Pour alimenter sa machine de guerre, l’Allemagne en effet a besoin de charbon. De beaucoup de charbon. Depuis juin 1940, le Nord-Pas de Calais est directement administré par les Allemands depuis Bruxelles et, dès le mois de juillet, l’Allemagne exige de la direction des mines, à Lens, d’organiser la production de toutes les concessions à son profit exclusif. Docilement relayées par la direction, les exigences de l’occupant sont exorbitantes : augmentation de la production, quasi doublement des cadences de travail et baisse des salaires.

Malgré la guerre et la répression, les responsables et militants syndicaux du bassin minier, de même que les délégués des mineurs, sont toujours sur le terrain. Parallèlement, en amont, depuis l’été 1940, des élus communistes et des groupes militants œuvrent dans l’ombre depuis des mois pour organiser une grande grève des mineurs. Objectif : bloquer l’outil de production et organiser une résistance populaire.

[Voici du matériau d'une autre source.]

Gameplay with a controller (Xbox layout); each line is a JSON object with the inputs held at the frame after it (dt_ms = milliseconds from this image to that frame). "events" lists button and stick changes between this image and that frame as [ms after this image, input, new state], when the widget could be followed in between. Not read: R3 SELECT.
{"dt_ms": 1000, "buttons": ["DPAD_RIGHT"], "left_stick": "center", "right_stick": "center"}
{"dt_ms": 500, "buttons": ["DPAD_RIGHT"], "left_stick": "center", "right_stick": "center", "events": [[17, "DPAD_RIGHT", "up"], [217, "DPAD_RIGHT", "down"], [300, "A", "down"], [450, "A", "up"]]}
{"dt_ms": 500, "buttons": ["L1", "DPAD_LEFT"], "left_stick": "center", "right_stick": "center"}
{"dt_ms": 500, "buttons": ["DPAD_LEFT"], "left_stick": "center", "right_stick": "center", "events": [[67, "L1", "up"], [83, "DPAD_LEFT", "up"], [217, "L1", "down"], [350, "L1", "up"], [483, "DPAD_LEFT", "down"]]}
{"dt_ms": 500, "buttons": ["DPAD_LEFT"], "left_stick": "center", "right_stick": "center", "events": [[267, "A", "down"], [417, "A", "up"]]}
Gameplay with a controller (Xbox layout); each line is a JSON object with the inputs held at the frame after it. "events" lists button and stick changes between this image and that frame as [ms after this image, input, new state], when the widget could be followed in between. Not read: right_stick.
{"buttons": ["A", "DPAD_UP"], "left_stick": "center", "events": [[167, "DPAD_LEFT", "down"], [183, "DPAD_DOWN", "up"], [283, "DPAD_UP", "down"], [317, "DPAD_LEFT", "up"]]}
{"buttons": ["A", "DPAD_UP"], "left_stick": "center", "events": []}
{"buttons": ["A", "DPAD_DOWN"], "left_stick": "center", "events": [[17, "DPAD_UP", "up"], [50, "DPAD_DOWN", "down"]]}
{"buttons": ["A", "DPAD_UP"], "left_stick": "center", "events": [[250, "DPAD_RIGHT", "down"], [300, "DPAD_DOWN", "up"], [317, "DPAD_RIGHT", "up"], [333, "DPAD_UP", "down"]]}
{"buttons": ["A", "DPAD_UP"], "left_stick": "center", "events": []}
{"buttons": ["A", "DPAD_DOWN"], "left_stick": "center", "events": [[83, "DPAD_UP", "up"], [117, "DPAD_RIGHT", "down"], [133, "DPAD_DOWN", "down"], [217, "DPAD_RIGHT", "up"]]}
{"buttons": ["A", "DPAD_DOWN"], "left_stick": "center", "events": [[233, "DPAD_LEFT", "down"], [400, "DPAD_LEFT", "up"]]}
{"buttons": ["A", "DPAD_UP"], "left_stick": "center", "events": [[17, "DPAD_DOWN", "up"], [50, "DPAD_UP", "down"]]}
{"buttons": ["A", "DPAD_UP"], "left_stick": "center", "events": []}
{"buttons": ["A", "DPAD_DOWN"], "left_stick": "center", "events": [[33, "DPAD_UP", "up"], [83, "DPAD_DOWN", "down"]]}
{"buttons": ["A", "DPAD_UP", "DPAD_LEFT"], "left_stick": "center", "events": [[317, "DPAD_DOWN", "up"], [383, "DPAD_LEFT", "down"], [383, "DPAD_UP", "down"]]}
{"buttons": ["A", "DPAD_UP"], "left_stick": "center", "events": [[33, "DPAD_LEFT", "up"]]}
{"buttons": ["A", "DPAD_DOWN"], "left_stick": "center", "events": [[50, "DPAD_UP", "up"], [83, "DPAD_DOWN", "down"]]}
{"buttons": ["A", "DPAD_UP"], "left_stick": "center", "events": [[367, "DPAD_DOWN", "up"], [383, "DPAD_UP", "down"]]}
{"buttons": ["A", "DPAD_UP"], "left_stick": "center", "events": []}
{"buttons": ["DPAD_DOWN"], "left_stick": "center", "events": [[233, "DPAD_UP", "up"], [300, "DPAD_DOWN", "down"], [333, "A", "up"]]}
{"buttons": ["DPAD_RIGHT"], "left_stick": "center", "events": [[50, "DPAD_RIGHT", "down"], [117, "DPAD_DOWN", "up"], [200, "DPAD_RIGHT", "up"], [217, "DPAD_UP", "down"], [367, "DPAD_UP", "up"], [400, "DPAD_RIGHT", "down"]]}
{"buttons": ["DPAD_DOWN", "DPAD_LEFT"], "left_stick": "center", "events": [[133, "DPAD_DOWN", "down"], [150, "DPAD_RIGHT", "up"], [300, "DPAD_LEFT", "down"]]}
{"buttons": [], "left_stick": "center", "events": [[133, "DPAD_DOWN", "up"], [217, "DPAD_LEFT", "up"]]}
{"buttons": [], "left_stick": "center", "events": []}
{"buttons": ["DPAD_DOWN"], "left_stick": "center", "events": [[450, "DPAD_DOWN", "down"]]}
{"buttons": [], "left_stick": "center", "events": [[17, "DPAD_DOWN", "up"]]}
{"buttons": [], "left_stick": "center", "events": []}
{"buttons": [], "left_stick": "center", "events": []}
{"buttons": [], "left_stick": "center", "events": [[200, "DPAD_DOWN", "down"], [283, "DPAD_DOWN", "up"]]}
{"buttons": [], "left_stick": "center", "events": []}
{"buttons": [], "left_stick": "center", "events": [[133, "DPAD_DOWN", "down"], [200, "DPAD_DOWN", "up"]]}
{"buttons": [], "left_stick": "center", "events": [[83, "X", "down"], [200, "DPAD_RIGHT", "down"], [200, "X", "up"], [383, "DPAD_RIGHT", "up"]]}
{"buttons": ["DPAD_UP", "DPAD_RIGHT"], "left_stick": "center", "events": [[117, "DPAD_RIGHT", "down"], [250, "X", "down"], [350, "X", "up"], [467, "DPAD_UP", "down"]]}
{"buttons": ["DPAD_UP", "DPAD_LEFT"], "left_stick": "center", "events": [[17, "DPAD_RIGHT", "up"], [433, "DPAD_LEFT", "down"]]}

C’est un tout jeune syndicaliste de Montigny-en-Gohelle, Marcel Brûlé, qui la déclenchera. Le 27 mai 1941, à l’heure de l’embauche du matin, il fait stopper les compresseurs de la fosse du Dahomey, à Montigny. La plus grande grève de l’Europe occupée vient de commencer, rejointe en quelques jours par plus de 100 000 Gueules noires sur les 120 kilomètres du sillon minier, de Bruay-sur-l’Escaut à Bruay-en-Artois. Elle durera quinze jours et, rapidement, le charbon, et donc la production électrique, commence à manquer.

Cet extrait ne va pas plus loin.